本文:
- - -

「追悼」
                      (御夫妻の同級生) 高田 志斗美

 わたしと早苗ちゃんは、クラスは、違っても同じ学年で、高等部の三年間を、
過ごしました。あの頃すでに、三島君とつき合っていた早苗ちゃんと、恋する
女の子の気持ちを話題にしたものです。彼女は、保母さんになりたいと勉強して、
しばらく無認可の託児所で、視力をカバーする工夫をしながら、仕事をしていました。
でも、それは長続きせず、病院の仕事に変わりました。
 わたしは、その間、社会に出て、住み込みで働いていましたが、なぜか人恋しい
物足りない日々を送っていました。その頃すでに、結婚していた三島夫婦に
誘われて、遊びに行ったり、旅行に行ったりして、楽しい思いをさせてもらいました。
 わたしも、盲学校に戻り、二,三年と早苗ちゃんのいる病院で実習させてもらい、
患者からの信頼も厚く、仕事への意欲もあり日々頑張っている彼女の姿を
見ていました。その姿勢は、在宅ケアでも、生かされていたはずです。
 わたしが結婚した後は、プライベートなつき合いはなくなりましたが、家も近い
こともあって、商店街で、バッタリ出会ったり、電話で近況を話したりして、
付かず離れずの状態で、亡くなる二日前も、商店街で、出会って、ゴルフを
始めた事や、わたしにも、センターにおいでと、笑顔で、話をして「じゃまたね」と
別れただけなのに、それが、本当の別れになってしまうなんて・・・・・。
 こんな事になるなんて、信じられません。あの笑顔が、忘れられません。
 早苗ちゃんは、視力が低下していく中、あきらめたものも無くしたものも
あったでしょう。でも、それ以上に、得たものも大きかったはず。愛する人、
心ゆるせる友達、喜びも苦しみも分かち合える仲間がいる。彼女は、三島君と
出会ったことで、より力強く前向きに、頑張ってこれた。そんな彼女を支え、
自分の可能性も伸ばしてきた三島君二人の軌跡は、皆の胸に、残っています。
 思うまま書いてしまいましたが、二人に送る言葉は「友達でいてくれて 
ありがとう」この言葉に、わたしの思いを託します。

- - -

作業課題 1: 本文の「(御夫妻の同級生) 高田 志斗美」から「誘われて、遊びに行ったり、旅行に行ったりして、楽しい思いをさせてもらいました。」までの部分を、一字も変えずに書き写せ。
作業課題 2:
本文に書かれている内容から、次の問いに答えよ。
(a) 早苗ちゃんは何になりたいと思って勉強していたか。
(b) 託児所での仕事が長続きしなかった後、早苗ちゃんは何の仕事に変わったか。
(c) 亡くなる二日前、筆者と早苗ちゃんはどこで出会ったか。

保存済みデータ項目
- - -

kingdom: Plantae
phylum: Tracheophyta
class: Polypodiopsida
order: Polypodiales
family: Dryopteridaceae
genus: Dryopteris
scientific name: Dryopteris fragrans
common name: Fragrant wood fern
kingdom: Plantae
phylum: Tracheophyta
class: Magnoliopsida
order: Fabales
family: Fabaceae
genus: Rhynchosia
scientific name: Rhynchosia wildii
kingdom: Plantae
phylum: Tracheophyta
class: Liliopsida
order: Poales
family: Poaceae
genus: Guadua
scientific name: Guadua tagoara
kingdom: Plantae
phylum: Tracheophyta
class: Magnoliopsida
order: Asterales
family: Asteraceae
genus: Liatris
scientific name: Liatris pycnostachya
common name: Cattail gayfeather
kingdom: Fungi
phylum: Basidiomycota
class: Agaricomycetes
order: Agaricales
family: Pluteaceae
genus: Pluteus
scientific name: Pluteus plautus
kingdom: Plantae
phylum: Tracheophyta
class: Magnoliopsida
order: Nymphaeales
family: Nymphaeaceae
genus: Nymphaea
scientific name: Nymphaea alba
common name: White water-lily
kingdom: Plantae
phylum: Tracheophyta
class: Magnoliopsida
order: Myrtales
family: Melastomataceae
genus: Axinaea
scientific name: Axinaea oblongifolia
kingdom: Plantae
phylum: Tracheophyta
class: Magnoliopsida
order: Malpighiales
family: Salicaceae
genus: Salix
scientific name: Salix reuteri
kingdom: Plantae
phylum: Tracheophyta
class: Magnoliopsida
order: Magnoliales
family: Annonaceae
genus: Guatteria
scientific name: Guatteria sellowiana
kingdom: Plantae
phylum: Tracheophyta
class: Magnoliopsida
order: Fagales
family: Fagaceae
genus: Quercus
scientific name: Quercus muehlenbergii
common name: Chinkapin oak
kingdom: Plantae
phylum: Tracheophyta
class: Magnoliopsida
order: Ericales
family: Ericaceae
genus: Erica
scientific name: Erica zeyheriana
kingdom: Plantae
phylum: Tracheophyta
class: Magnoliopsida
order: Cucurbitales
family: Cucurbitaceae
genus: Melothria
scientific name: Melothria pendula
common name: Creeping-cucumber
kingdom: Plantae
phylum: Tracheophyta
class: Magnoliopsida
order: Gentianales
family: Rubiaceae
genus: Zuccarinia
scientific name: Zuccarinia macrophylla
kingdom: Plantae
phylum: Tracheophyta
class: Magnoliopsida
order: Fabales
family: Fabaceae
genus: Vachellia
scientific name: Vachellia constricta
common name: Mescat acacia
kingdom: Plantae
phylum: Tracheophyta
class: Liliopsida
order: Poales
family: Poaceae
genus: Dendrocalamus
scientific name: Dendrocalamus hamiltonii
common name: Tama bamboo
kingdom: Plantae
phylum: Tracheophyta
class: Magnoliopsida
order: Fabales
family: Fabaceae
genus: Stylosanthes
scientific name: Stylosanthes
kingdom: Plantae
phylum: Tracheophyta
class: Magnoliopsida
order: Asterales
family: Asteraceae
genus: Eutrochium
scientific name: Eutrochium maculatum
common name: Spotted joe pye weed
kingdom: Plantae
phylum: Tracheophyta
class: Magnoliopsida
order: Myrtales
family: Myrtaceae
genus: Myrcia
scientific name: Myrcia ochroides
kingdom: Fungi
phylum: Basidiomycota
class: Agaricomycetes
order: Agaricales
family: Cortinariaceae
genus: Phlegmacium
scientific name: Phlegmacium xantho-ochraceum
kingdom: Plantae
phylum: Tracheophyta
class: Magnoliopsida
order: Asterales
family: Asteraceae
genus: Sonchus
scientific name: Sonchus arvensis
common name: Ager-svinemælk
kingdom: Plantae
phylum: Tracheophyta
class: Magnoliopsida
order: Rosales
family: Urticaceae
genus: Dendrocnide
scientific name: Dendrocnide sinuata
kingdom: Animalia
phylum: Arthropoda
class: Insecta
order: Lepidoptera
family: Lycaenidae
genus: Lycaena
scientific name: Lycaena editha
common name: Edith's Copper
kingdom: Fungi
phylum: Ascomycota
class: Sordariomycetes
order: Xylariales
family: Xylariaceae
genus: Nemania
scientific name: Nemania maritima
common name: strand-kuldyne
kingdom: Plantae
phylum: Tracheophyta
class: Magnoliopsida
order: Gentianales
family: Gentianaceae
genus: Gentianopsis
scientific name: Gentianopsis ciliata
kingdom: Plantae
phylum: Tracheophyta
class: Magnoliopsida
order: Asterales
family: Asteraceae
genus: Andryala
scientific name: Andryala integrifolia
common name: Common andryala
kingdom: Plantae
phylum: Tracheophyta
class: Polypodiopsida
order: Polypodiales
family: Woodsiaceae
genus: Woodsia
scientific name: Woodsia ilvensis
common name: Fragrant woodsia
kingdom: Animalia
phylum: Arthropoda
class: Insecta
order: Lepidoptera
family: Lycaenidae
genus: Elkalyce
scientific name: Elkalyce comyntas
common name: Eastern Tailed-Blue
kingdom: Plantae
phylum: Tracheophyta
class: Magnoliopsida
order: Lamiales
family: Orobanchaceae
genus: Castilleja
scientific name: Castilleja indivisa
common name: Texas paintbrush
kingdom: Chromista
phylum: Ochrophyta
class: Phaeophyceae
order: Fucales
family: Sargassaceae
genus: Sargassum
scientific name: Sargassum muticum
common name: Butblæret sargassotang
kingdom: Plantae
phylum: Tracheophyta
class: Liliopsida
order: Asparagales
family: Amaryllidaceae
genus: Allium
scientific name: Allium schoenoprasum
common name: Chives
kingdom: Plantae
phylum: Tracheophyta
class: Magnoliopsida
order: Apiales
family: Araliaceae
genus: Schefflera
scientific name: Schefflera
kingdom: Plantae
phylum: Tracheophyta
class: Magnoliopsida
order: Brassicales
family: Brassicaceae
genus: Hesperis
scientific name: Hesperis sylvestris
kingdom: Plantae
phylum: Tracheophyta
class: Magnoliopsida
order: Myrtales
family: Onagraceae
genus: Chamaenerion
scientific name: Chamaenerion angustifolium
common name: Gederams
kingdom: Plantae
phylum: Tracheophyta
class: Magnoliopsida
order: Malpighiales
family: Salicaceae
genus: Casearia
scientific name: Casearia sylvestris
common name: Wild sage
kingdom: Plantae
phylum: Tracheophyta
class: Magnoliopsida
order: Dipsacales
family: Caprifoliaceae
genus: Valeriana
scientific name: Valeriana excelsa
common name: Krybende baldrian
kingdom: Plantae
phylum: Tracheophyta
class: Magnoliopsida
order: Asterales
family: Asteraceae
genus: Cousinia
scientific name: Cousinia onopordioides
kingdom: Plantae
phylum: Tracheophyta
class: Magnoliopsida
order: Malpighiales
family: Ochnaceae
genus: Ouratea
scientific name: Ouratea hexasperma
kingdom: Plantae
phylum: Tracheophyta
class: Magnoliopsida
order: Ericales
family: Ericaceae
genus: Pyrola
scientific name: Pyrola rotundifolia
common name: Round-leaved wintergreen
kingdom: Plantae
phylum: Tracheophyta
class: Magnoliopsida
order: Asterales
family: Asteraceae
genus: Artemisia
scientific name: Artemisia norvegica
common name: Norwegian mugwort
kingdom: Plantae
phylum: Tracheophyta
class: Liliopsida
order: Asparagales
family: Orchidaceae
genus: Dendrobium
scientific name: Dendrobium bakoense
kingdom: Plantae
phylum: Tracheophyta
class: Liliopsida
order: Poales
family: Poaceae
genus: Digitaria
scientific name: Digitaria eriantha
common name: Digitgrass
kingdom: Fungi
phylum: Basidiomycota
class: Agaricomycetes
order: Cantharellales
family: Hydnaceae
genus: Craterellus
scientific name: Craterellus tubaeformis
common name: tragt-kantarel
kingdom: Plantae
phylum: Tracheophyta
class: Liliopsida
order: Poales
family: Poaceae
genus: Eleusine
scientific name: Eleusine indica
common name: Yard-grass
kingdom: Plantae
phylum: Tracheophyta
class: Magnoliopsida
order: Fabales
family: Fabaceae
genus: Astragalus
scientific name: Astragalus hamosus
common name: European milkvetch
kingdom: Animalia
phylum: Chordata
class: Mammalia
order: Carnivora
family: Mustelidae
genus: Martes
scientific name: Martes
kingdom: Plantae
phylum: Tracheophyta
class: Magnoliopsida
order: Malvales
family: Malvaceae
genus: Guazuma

- - -

解答 1:
(御夫妻の同級生) 高田 志斗美

 わたしと早苗ちゃんは、クラスは、違っても同じ学年で、高等部の三年間を、
過ごしました。あの頃すでに、三島君とつき合っていた早苗ちゃんと、恋する
女の子の気持ちを話題にしたものです。彼女は、保母さんになりたいと勉強して、
しばらく無認可の託児所で、視力をカバーする工夫をしながら、仕事をしていました。
でも、それは長続きせず、病院の仕事に変わりました。
 わたしは、その間、社会に出て、住み込みで働いていましたが、なぜか人恋しい
物足りない日々を送っていました。その頃すでに、結婚していた三島夫婦に
誘われて、遊びに行ったり、旅行に行ったりして、楽しい思いをさせてもらいました。

解答 2:
(a) 保母さんになりたいと思って勉強していた。
(b) 病院の仕事に変わった。
(c) 商店街で出会った。